YOUR TASK
Exclude the pictures, then copy all remaining records exactly.

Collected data
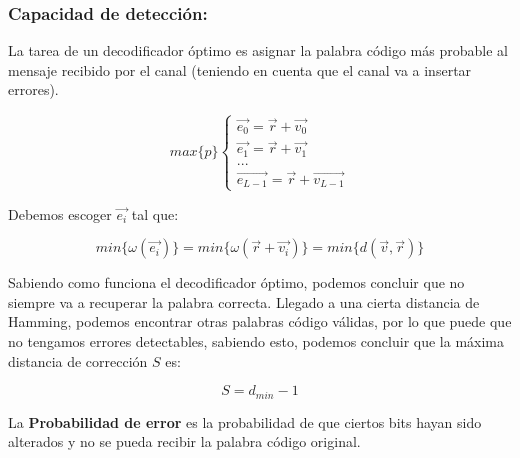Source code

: \documentclass{article}
\begin{document}
\subsubsection{Capacidad de detección:}

La tarea de un decodificador óptimo es asignar la palabra código más probable al mensaje recibido por el canal (teniendo en cuenta que el canal va a insertar errores).

\begin{equation}
    max\{p\} \left\{
    \begin{array}{c}
        \vec{e_0} = \vec{r} + \vec{v_0} \\
        \vec{e_1} = \vec{r} + \vec{v_1} \\
        ... \\
        \vec{e_{L-1}} = \vec{r} + \vec{v_{L-1}} 
    \end{array}
    \right.
\end{equation}

Debemos escoger $\vec{e_i}$ tal que:

\begin{equation}
    min\{\omega(\vec{e_i})\}=
    min\{\omega(\vec{r}+\vec{v_i})\}=
    min\{d(\vec{v},\vec{r})\}
\end{equation}

Sabiendo como funciona el decodificador óptimo, podemos concluir que no siempre va a recuperar la palabra correcta. Llegado a una cierta distancia de Hamming, podemos encontrar otras palabras código válidas, por lo que puede que no tengamos errores detectables, sabiendo esto, podemos concluir que la máxima distancia de corrección $S$ es:

\begin{equation}
    S = d_{min} - 1
\end{equation}

La \textbf{Probabilidad de error} es la probabilidad de que ciertos bits hayan sido alterados y no se pueda recibir la palabra código original. 

\begin{center}
\end{center}
\end{document}

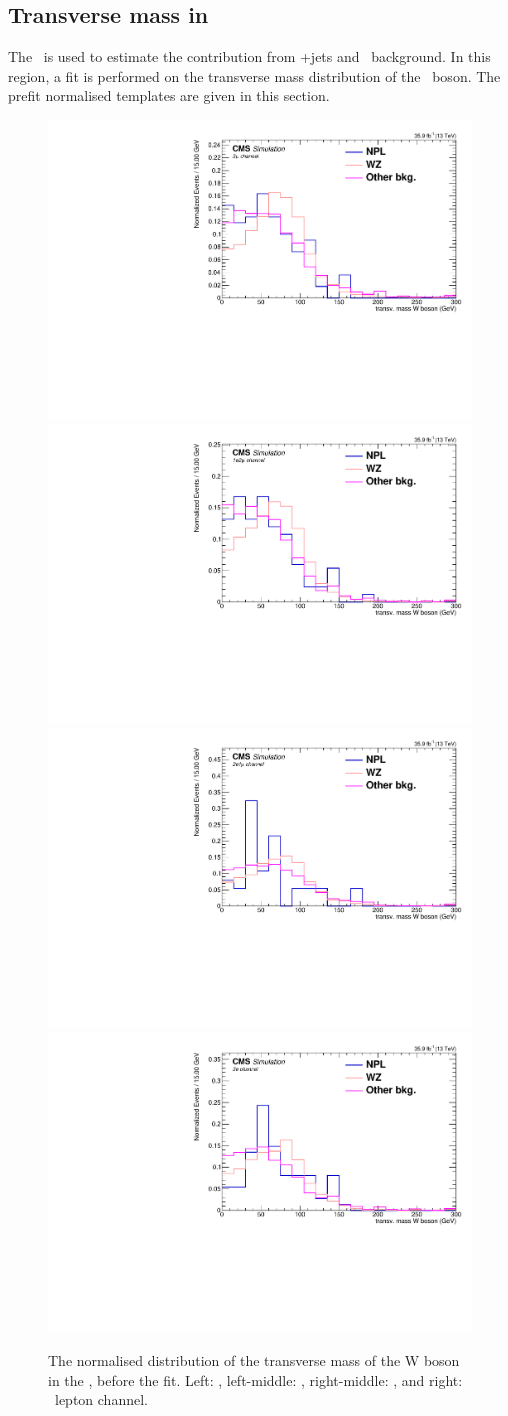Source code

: \subsection{Transverse mass in \WZCR}
The \WZCR\ is used to estimate the contribution from \WZ+jets and \NPL\ background. In this region, a fit is performed on the transverse mass distribution of the \PW\ boson. The prefit normalised templates are given in this section. 
\begin{figure}[htbp]
	\centering
	\includegraphics[width=0.49\linewidth]{6_Search/Figures/MTWnormalised/MTW_uuu_Normalized}
	\includegraphics[width=0.49\linewidth]{6_Search/Figures/MTWnormalised/MTW_uue_Normalized}
	\includegraphics[width=0.49\linewidth]{6_Search/Figures/MTWnormalised/MTW_eeu_Normalized}
	\includegraphics[width=0.49\linewidth]{6_Search/Figures/MTWnormalised/MTW_eee_Normalized}
	\caption{The normalised distribution of the transverse mass of the W boson in the \WZCR, before the fit. Left: \mumumu, left-middle: \emumu, right-middle: \eemu, and right: \eee\ lepton channel.  }
	\label{fig:mtwnorm}
\end{figure}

REPLY
Source code

: \documentclass{article}
\begin{document}
\subsubsection{Capacidad de detección:}

La tarea de un decodificador óptimo es asignar la palabra código más probable al mensaje recibido por el canal (teniendo en cuenta que el canal va a insertar errores).

\begin{equation}
    max\{p\} \left\{
    \begin{array}{c}
        \vec{e_0} = \vec{r} + \vec{v_0} \\
        \vec{e_1} = \vec{r} + \vec{v_1} \\
        ... \\
        \vec{e_{L-1}} = \vec{r} + \vec{v_{L-1}} 
    \end{array}
    \right.
\end{equation}

Debemos escoger $\vec{e_i}$ tal que:

\begin{equation}
    min\{\omega(\vec{e_i})\}=
    min\{\omega(\vec{r}+\vec{v_i})\}=
    min\{d(\vec{v},\vec{r})\}
\end{equation}

Sabiendo como funciona el decodificador óptimo, podemos concluir que no siempre va a recuperar la palabra correcta. Llegado a una cierta distancia de Hamming, podemos encontrar otras palabras código válidas, por lo que puede que no tengamos errores detectables, sabiendo esto, podemos concluir que la máxima distancia de corrección $S$ es:

\begin{equation}
    S = d_{min} - 1
\end{equation}

La \textbf{Probabilidad de error} es la probabilidad de que ciertos bits hayan sido alterados y no se pueda recibir la palabra código original. 

\begin{center}
\end{center}
\end{document}

Source code

: \subsection{Transverse mass in \WZCR}
The \WZCR\ is used to estimate the contribution from \WZ+jets and \NPL\ background. In this region, a fit is performed on the transverse mass distribution of the \PW\ boson. The prefit normalised templates are given in this section. 
\begin{figure}[htbp]
	\centering
	\includegraphics[width=0.49\linewidth]{6_Search/Figures/MTWnormalised/MTW_uuu_Normalized}
	\includegraphics[width=0.49\linewidth]{6_Search/Figures/MTWnormalised/MTW_uue_Normalized}
	\includegraphics[width=0.49\linewidth]{6_Search/Figures/MTWnormalised/MTW_eeu_Normalized}
	\includegraphics[width=0.49\linewidth]{6_Search/Figures/MTWnormalised/MTW_eee_Normalized}
	\caption{The normalised distribution of the transverse mass of the W boson in the \WZCR, before the fit. Left: \mumumu, left-middle: \emumu, right-middle: \eemu, and right: \eee\ lepton channel.  }
	\label{fig:mtwnorm}
\end{figure}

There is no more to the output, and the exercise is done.